[Saved data entries]
★ ★ ★ ★

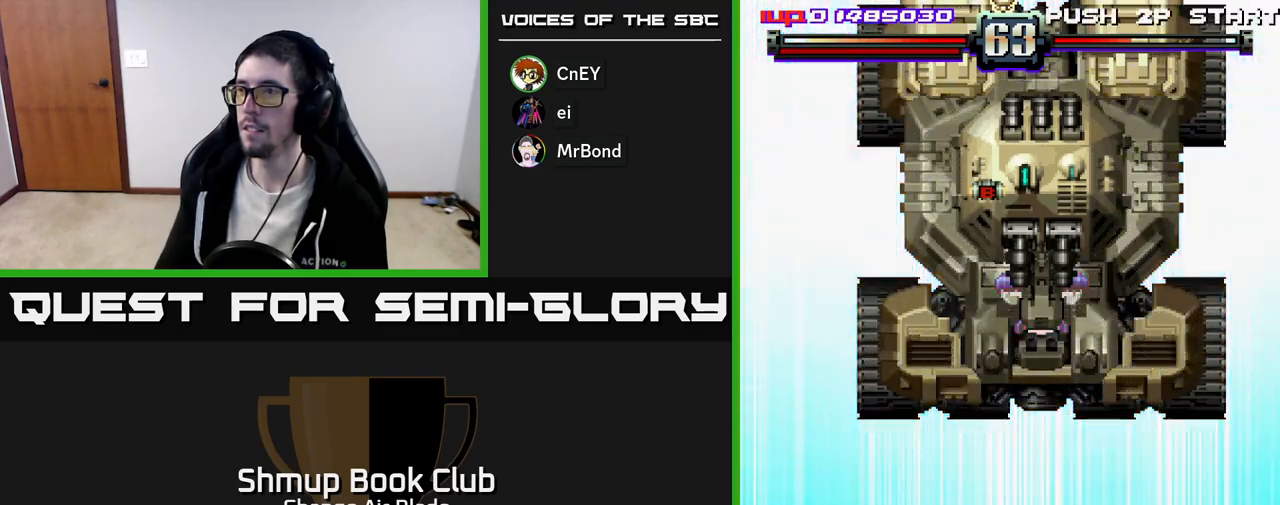
{"buttons": ["A", "DPAD_LEFT"], "left_stick": "center", "right_stick": "center", "events": [[383, "DPAD_RIGHT", "up"], [400, "DPAD_LEFT", "down"]]}
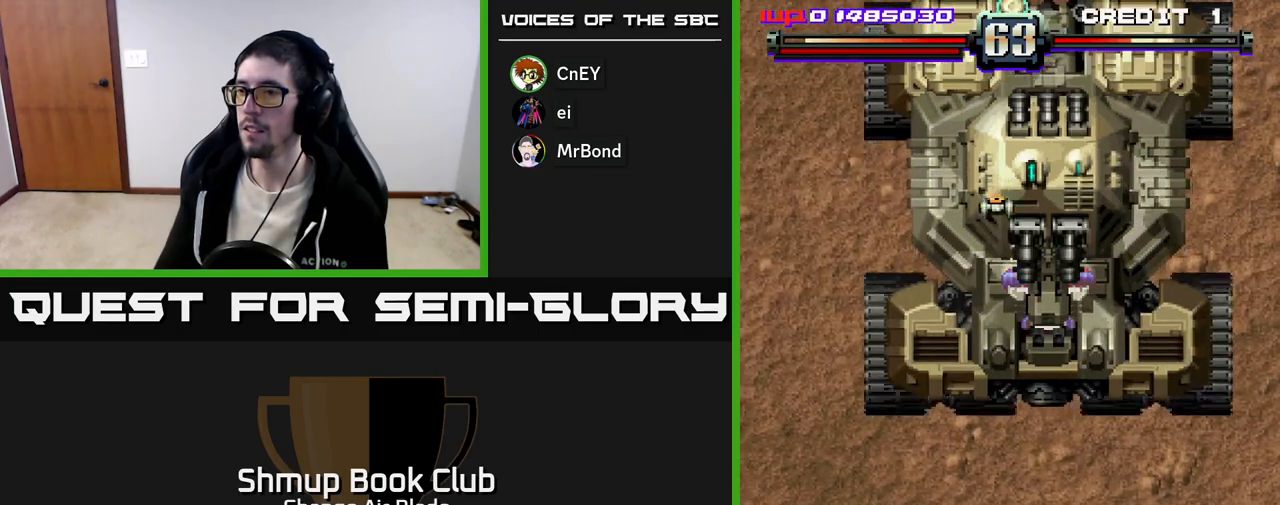
{"buttons": ["A", "DPAD_RIGHT"], "left_stick": "center", "right_stick": "center", "events": [[17, "DPAD_DOWN", "down"], [317, "DPAD_LEFT", "up"], [350, "DPAD_DOWN", "up"], [350, "DPAD_RIGHT", "down"]]}
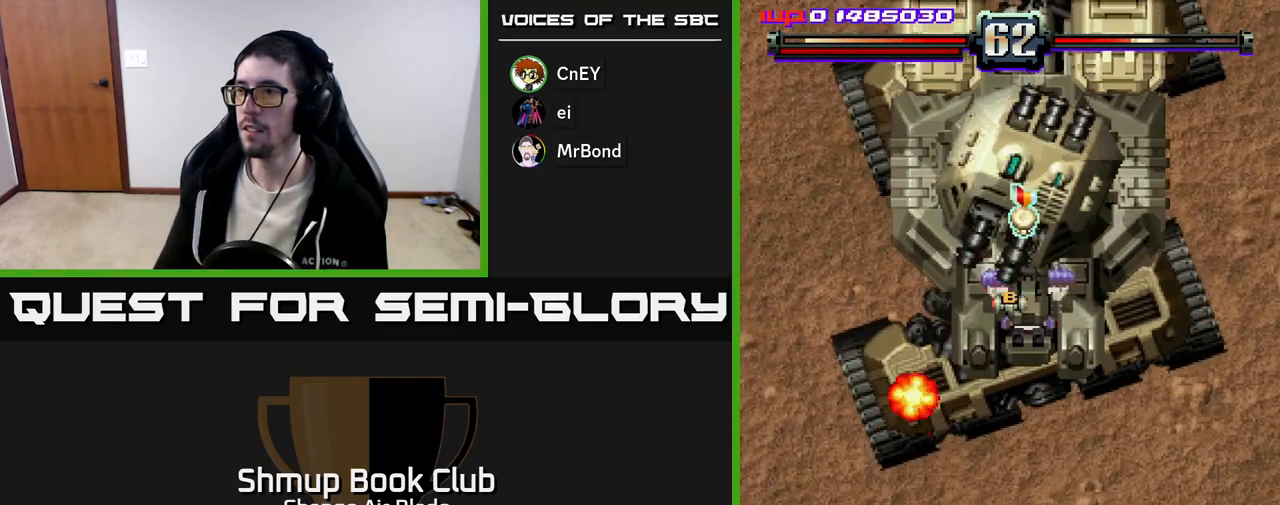
{"buttons": ["A", "DPAD_RIGHT"], "left_stick": "center", "right_stick": "center", "events": []}
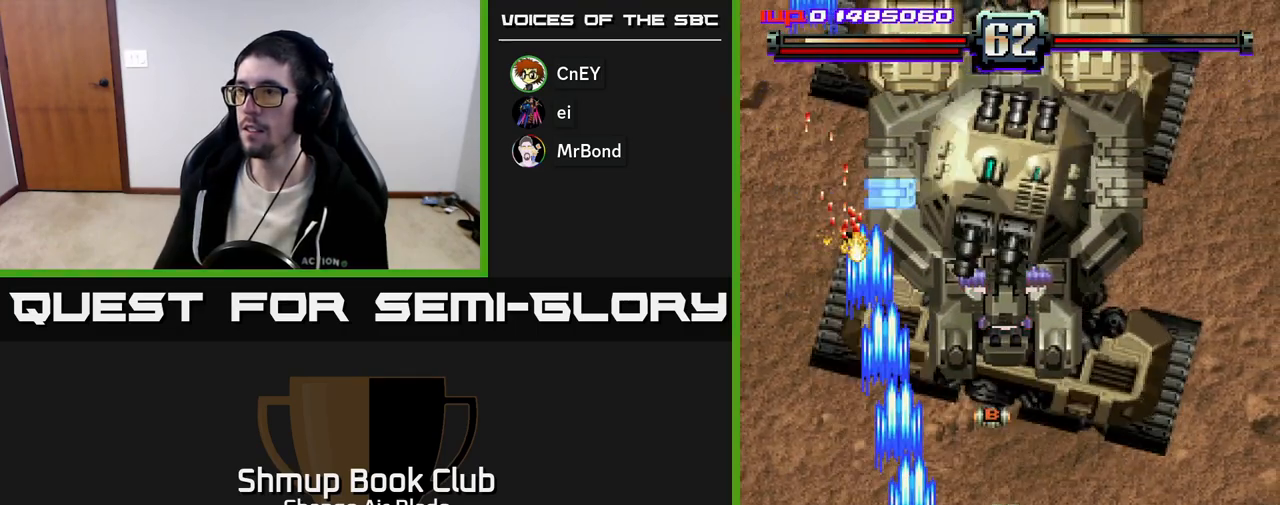
{"buttons": ["A", "DPAD_RIGHT"], "left_stick": "center", "right_stick": "center", "events": [[250, "DPAD_UP", "down"], [417, "DPAD_UP", "up"]]}
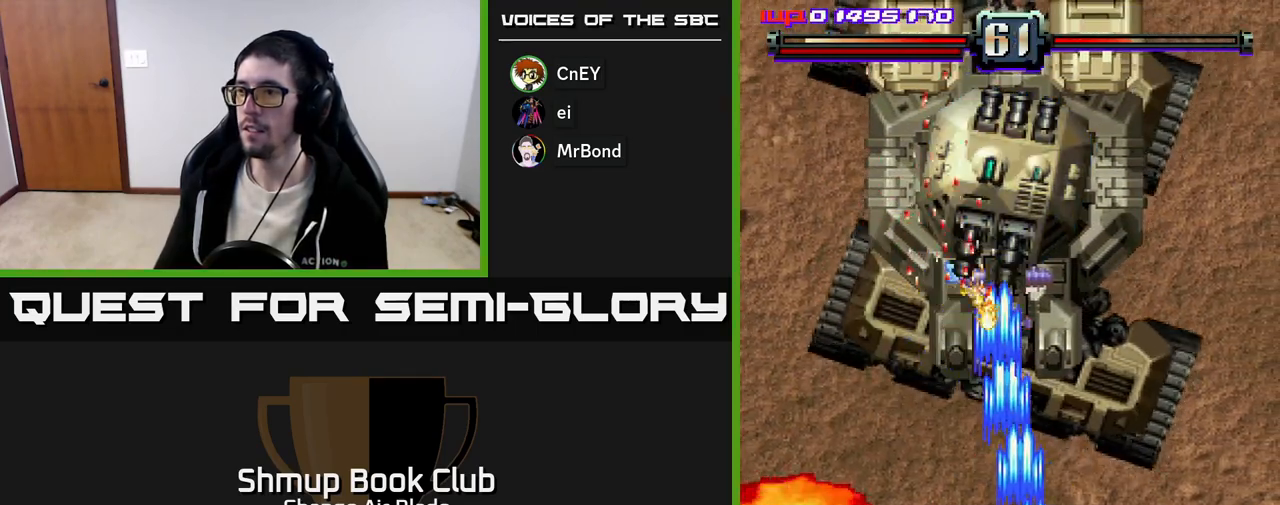
{"buttons": ["A", "DPAD_UP", "DPAD_RIGHT"], "left_stick": "center", "right_stick": "center", "events": [[33, "DPAD_DOWN", "down"], [100, "DPAD_RIGHT", "up"], [150, "DPAD_DOWN", "up"], [150, "DPAD_LEFT", "down"], [317, "DPAD_UP", "down"], [333, "DPAD_LEFT", "up"], [400, "DPAD_RIGHT", "down"]]}
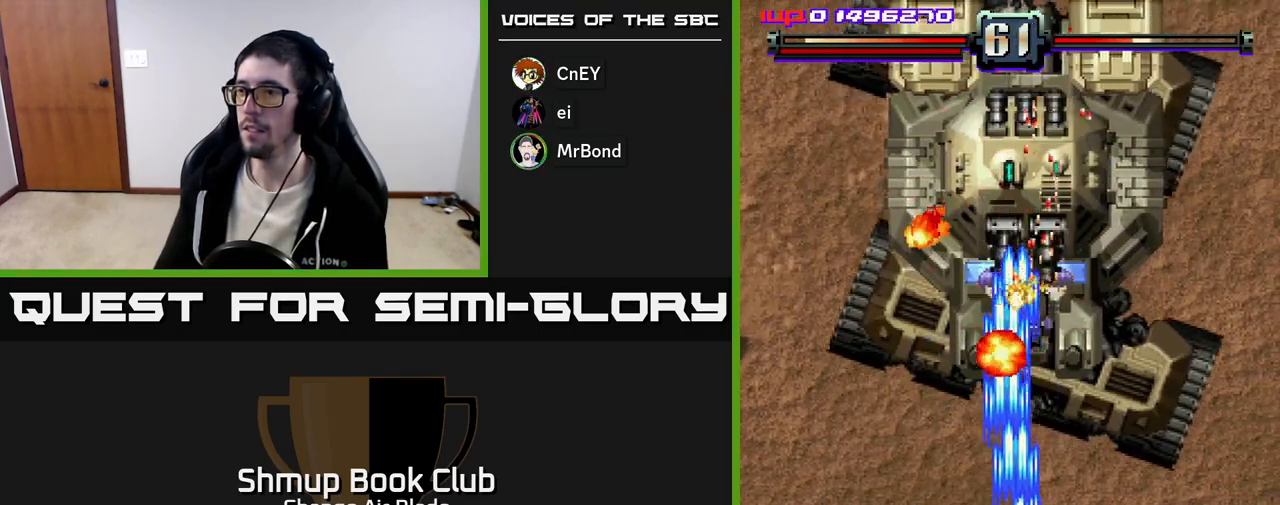
{"buttons": ["A", "DPAD_RIGHT"], "left_stick": "center", "right_stick": "center", "events": [[50, "A", "up"], [50, "DPAD_UP", "up"], [167, "A", "down"], [167, "DPAD_DOWN", "down"], [317, "DPAD_DOWN", "up"]]}
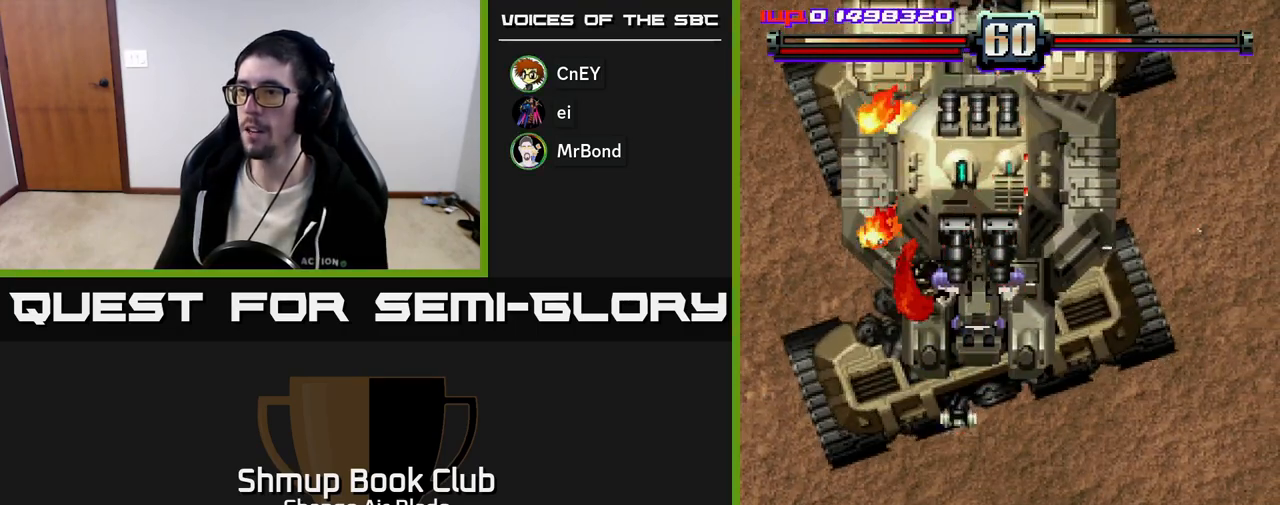
{"buttons": ["A", "DPAD_RIGHT"], "left_stick": "center", "right_stick": "center", "events": [[33, "DPAD_RIGHT", "up"], [50, "DPAD_UP", "down"], [67, "DPAD_LEFT", "down"], [117, "DPAD_UP", "up"], [267, "DPAD_DOWN", "down"], [283, "DPAD_LEFT", "up"], [317, "DPAD_RIGHT", "down"], [383, "DPAD_DOWN", "up"]]}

★ ★ ★ ★

Task objective:
Could you write out all the records exactly, without the pictures?

Task output:
{"buttons": ["A", "DPAD_LEFT"], "left_stick": "center", "right_stick": "center", "events": [[383, "DPAD_RIGHT", "up"], [400, "DPAD_LEFT", "down"]]}
{"buttons": ["A", "DPAD_RIGHT"], "left_stick": "center", "right_stick": "center", "events": [[17, "DPAD_DOWN", "down"], [317, "DPAD_LEFT", "up"], [350, "DPAD_DOWN", "up"], [350, "DPAD_RIGHT", "down"]]}
{"buttons": ["A", "DPAD_RIGHT"], "left_stick": "center", "right_stick": "center", "events": []}
{"buttons": ["A", "DPAD_RIGHT"], "left_stick": "center", "right_stick": "center", "events": [[250, "DPAD_UP", "down"], [417, "DPAD_UP", "up"]]}
{"buttons": ["A", "DPAD_UP", "DPAD_RIGHT"], "left_stick": "center", "right_stick": "center", "events": [[33, "DPAD_DOWN", "down"], [100, "DPAD_RIGHT", "up"], [150, "DPAD_DOWN", "up"], [150, "DPAD_LEFT", "down"], [317, "DPAD_UP", "down"], [333, "DPAD_LEFT", "up"], [400, "DPAD_RIGHT", "down"]]}
{"buttons": ["A", "DPAD_RIGHT"], "left_stick": "center", "right_stick": "center", "events": [[50, "A", "up"], [50, "DPAD_UP", "up"], [167, "A", "down"], [167, "DPAD_DOWN", "down"], [317, "DPAD_DOWN", "up"]]}
{"buttons": ["A", "DPAD_RIGHT"], "left_stick": "center", "right_stick": "center", "events": [[33, "DPAD_RIGHT", "up"], [50, "DPAD_UP", "down"], [67, "DPAD_LEFT", "down"], [117, "DPAD_UP", "up"], [267, "DPAD_DOWN", "down"], [283, "DPAD_LEFT", "up"], [317, "DPAD_RIGHT", "down"], [383, "DPAD_DOWN", "up"]]}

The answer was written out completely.